At the moment (encourage by my company) I'm experimenting with as hands off as possible Agent usage for coding. And it is _unbelievably_ frustrating to see the Agent get 99% of the code right in the first pass only to misunderstand why a test is now failing and then completely mangle both it's own code and the existing tests as it tries to "fix" the "problem". And if I'd just given it a better spec to start with it probably wouldn't have started producing garbage.

But I didn't know that before working with the code! So to develop a good spec I either have to have the agent stopping all the time so I can intervene or dive into the code myself to begin with and at that point I may as well write the code anyway as writing the code is not the slow bit.


For sure. One of our first posts was called "You Have To Decide" -- https://tern.sh/blog/you-have-to-decide/

And my process now (and what we're baking into the product) is:

- Make a prompt

- Run it in a loop over N files. Full agentic toolkit, but don't be wasteful (no "full typecheck, run the test suite" on every file).

- Have an agent check the output. Look for repeated exploration, look for failures. Those imply confusion.

- Iterate the prompt to remove the confusion.

First pass on the current project (a Vue 3 migration) went from 45 min of agentic time on 5 files to 10 min on 50 files, and the latter passed tests/typecheck/my own scrolling through it.
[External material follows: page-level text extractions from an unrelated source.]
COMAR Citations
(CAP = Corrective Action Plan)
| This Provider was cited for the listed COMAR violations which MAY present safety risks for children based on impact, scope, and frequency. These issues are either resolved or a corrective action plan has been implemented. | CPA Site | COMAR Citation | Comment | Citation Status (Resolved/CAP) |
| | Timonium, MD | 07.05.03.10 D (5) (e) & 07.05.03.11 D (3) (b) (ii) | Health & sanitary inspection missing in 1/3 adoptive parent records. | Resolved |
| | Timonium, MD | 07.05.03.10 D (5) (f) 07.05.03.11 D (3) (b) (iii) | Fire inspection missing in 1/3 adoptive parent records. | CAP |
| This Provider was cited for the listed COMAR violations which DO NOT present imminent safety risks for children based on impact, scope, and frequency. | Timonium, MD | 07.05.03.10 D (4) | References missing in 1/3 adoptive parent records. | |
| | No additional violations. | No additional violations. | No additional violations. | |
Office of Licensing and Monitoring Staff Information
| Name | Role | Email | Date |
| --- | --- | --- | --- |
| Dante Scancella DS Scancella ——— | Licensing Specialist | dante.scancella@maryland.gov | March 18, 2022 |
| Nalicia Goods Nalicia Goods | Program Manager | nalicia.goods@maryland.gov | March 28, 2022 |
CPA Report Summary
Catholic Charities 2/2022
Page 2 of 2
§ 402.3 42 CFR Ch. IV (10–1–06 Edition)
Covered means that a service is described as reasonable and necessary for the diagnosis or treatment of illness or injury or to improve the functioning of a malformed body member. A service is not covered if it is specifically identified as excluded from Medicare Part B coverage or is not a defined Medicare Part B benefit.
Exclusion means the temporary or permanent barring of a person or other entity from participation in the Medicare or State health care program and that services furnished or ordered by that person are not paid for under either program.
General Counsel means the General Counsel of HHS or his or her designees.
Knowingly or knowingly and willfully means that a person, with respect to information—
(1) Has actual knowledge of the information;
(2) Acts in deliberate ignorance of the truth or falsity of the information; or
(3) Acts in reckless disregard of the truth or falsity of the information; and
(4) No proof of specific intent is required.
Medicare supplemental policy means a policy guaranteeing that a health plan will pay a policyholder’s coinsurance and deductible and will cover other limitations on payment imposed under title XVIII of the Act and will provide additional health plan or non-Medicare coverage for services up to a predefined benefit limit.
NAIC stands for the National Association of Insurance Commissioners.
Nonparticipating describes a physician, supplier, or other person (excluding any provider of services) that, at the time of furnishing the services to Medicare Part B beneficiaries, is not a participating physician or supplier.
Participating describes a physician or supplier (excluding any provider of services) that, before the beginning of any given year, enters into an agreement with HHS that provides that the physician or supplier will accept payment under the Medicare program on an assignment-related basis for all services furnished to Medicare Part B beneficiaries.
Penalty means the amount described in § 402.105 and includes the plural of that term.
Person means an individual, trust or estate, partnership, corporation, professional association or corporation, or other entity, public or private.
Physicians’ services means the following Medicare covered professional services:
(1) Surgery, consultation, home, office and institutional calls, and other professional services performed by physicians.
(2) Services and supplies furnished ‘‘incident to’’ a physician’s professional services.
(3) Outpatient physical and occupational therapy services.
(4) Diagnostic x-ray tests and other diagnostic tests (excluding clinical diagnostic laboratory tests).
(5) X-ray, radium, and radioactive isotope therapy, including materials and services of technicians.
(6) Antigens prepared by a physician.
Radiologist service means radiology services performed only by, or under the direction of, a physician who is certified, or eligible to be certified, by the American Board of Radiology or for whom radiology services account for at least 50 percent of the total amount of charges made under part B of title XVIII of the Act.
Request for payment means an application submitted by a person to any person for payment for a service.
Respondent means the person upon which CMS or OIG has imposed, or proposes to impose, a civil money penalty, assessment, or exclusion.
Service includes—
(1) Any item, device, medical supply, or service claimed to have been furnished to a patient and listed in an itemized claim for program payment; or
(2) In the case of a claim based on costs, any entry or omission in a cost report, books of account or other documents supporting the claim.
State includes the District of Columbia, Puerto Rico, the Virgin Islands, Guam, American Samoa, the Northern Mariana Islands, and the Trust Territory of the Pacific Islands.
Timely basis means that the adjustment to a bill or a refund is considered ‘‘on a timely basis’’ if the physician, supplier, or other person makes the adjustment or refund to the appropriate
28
>Adversarially have an AI read through that huge implementation log and surface where it's struggling.

That's a good idea, have a specification, divide into chunks, have an army of agents, each of them implementing a chunk, have an agent identify weak points, incomplete implementations, bugs and have an army of agents fixing issues.


The reason code can serve as the source of truth is that it’s precise enough to describe intent, since programming languages are well-specified. Compilers have freedom in how they translate code into assembly and two different compilers ( or even different optimization flags) will produce distinct binaries. Yet all of them preserve the same intent and observable behaviour that the programmer cares about. Runtime performance or instruction order may vary, but the semantics remain consistent.

For spec driven development to truly work, perhaps what’s needed is a higher level spec language that can express user intent precisely, at the level of abstraction where the human understanding lives, while ensuring that the lower level implementation is generated correctly.

A programmer could then use LLMs to translate plain English into this “spec language,” which would then become the real source of truth.


What about pseudocode? It is high level enough.


Right, but it needs to be formalized.


Tern looks very interesting.

On your homepage there is a mention that Tern “writes its own tools”, could you give an example on how this works?


If you're thinking about, e.g. upgrading to Django 5, there's a bunch of changes that are sort of code-mod-shaped. It's possible that there's not a codemod for it it that works for you.

Tern can write that tool for you, then use it. It gives you more control in certain cases than simply asking the AI to do something that might appear hundreds of times in your code.